I plan to keep working hard and improving until I can no longer play the instrument.
And closely related is practicing vs. entertaining yourself. When I was at the University of Miami, I was wandering the practice hall in the jazz department and a few guys were sneakily listening in on a trombone player who was awful. Struggling to play his major scales. Stan Samole wandered by and yelled at the kids to get away from the practice room door and said something like, “The guy is in there doing what he is supposed to do. He's working on stuff that he CAN'T play so he can get better. If you're practicing and you sound great, it's because you're entertaining yourself and not practicing!”.

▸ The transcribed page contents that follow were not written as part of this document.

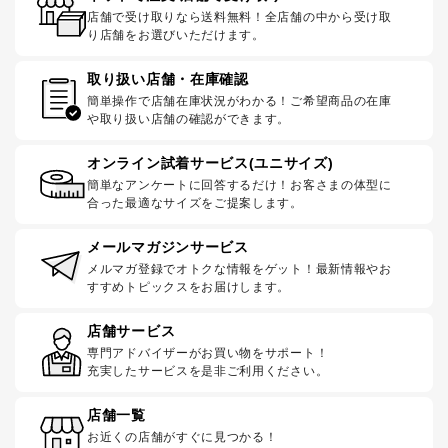
店舗で受け取りなら送料無料！全店舗の中から受け取
り店舗をお選びいただけます。
取り扱い店舗・在庫確認
簡単操作で店舗在庫状況がわかる！ご希望商品の在庫
や取り扱い店舗の確認ができます。
オンライン試着サービス(ユニサイズ)
簡単なアンケートに回答するだけ！お客さまの体型に
合った最適なサイズをご提案します。
メールマガジンサービス
メルマガ登録でオトクな情報をゲット！最新情報やお
すすめトピックスをお届けします。
店舗サービス
専門アドバイザーがお買い物をサポート！
充実したサービスを是非ご利用ください。
店舗一覧
お近くの店舗がすぐに見つかる！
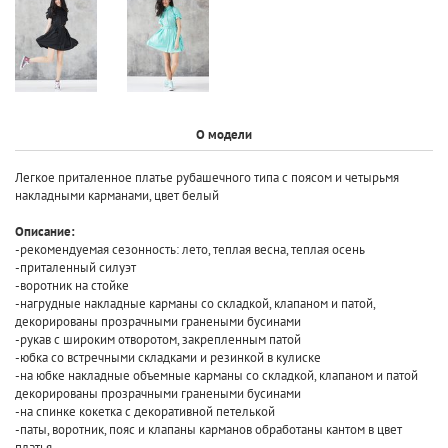
О модели
Легкое приталенное платье рубашечного типа с поясом и четырьмя
накладными карманами, цвет белый
Описание:
-рекомендуемая сезонность: лето, теплая весна, теплая осень
-приталенный силуэт
-воротник на стойке
-нагрудные накладные карманы со складкой, клапаном и патой,
декорированы прозрачными гранеными бусинами
-рукав с широким отворотом, закрепленным патой
-юбка со встречными складками и резинкой в кулиске
-на юбке накладные объемные карманы со складкой, клапаном и патой
декорированы прозрачными гранеными бусинами
-на спинке кокетка с декоративной петелькой
-паты, воротник, пояс и клапаны карманов обработаны кантом в цвет
платья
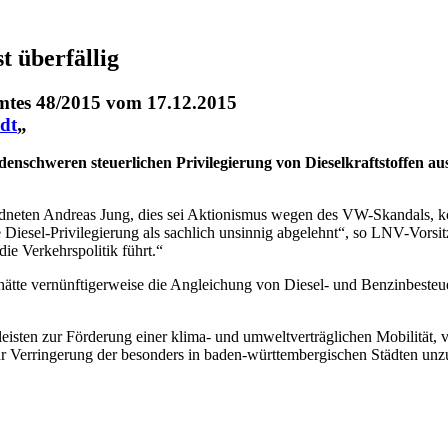
t überfällig
mtes 48/2015 vom 17.12.2015
adt
„
rdenschweren steuerlichen Privilegierung von Dieselkraftstoffen
neten Andreas Jung, dies sei Aktionismus wegen des VW-Skandals, kö
iesel-Privilegierung als sachlich unsinnig abgelehnt“, so LNV-Vorsi
ie Verkehrspolitik führt.“
 hätte vernünftigerweise die Angleichung von Diesel- und Benzinbeste
isten zur Förderung einer klima- und umweltverträglichen Mobilität, vo
zur Verringerung der besonders in baden-württembergischen Städten unz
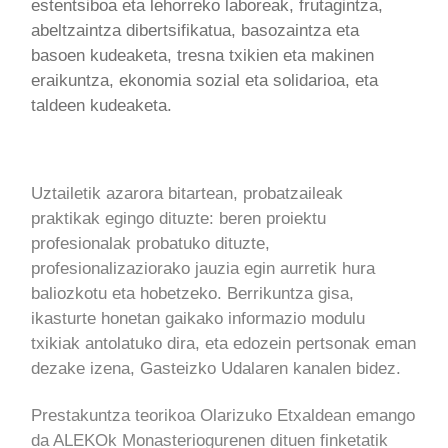
estentsiboa eta lehorreko laboreak, frutagintza,
abeltzaintza dibertsifikatua, basozaintza eta
basoen kudeaketa, tresna txikien eta makinen
eraikuntza, ekonomia sozial eta solidarioa, eta
taldeen kudeaketa.
Uztailetik azarora bitartean, probatzaileak
praktikak egingo dituzte: beren proiektu
profesionalak probatuko dituzte,
profesionalizaziorako jauzia egin aurretik hura
baliozkotu eta hobetzeko. Berrikuntza gisa,
ikasturte honetan gaikako informazio modulu
txikiak antolatuko dira, eta edozein pertsonak eman
dezake izena, Gasteizko Udalaren kanalen bidez.
Prestakuntza teorikoa Olarizuko Etxaldean emango
da ALEKOk Monasteriogurenen dituen finketatik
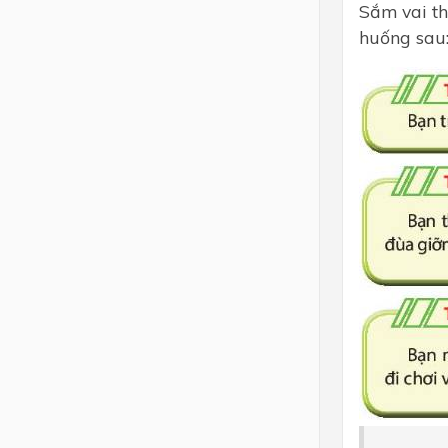
Sắm vai th
huống sau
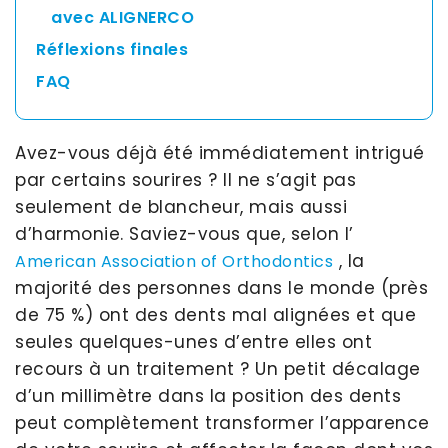
avec ALIGNERCO
Réflexions finales
FAQ
Avez-vous déjà été immédiatement intrigué
par certains sourires ? Il ne s’agit pas
seulement de blancheur, mais aussi
d’harmonie. Saviez-vous que, selon l’
, la
American Association of Orthodontics
majorité des personnes dans le monde (près
de 75 %) ont des dents mal alignées et que
seules quelques-unes d’entre elles ont
recours à un traitement ? Un petit décalage
d’un millimètre dans la position des dents
peut complètement transformer l’apparence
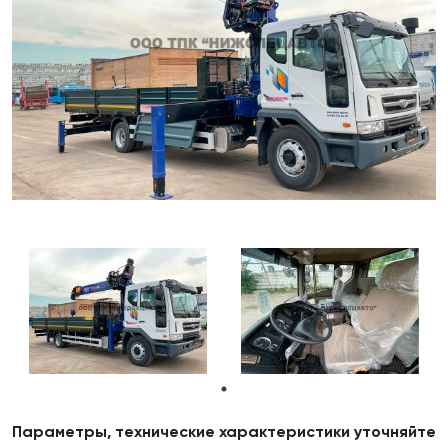
Параметры, технические характеристики уточняйте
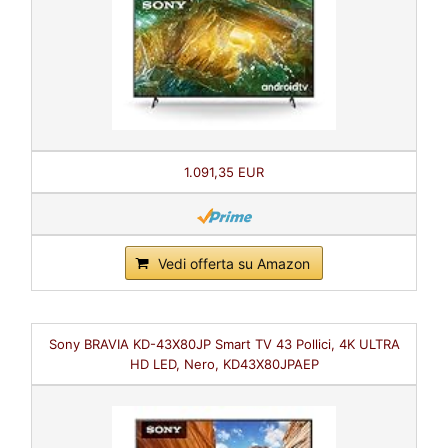
1.091,35 EUR
Vedi offerta su Amazon
Sony BRAVIA KD-43X80JP Smart TV 43 Pollici, 4K ULTRA
HD LED, Nero, KD43X80JPAEP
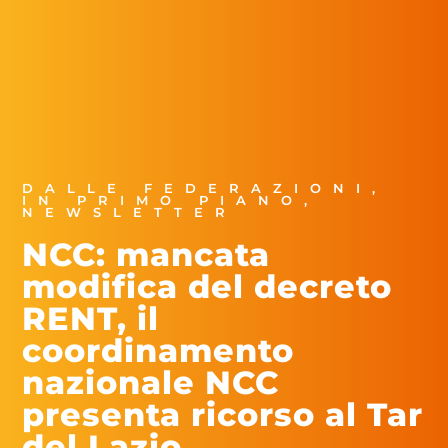
DALLE FEDERAZIONI
,
IN PRIMO PIANO
,
NEWSLETTER
NCC: mancata
modifica del decreto
RENT, il
coordinamento
nazionale NCC
presenta ricorso al Tar
del Lazio.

I NEVER FORGOT THAT LESSON!
Barney Kessel told me once in a lesson that there are only 2 reasons to open the guitar case. You are either trying to learn something or you are making money.
I differ from that viewpoint in that I believe it's important to entertain yourself as long as that is not ALL that you do. Entertaining yourself keeps you grounded and gives you a sense of satisfaction that all the hard work and dedication you are putting in has paid off.
It doesn't matter if I am playing for an audience or not. I am competing with myself and am still striving to get better.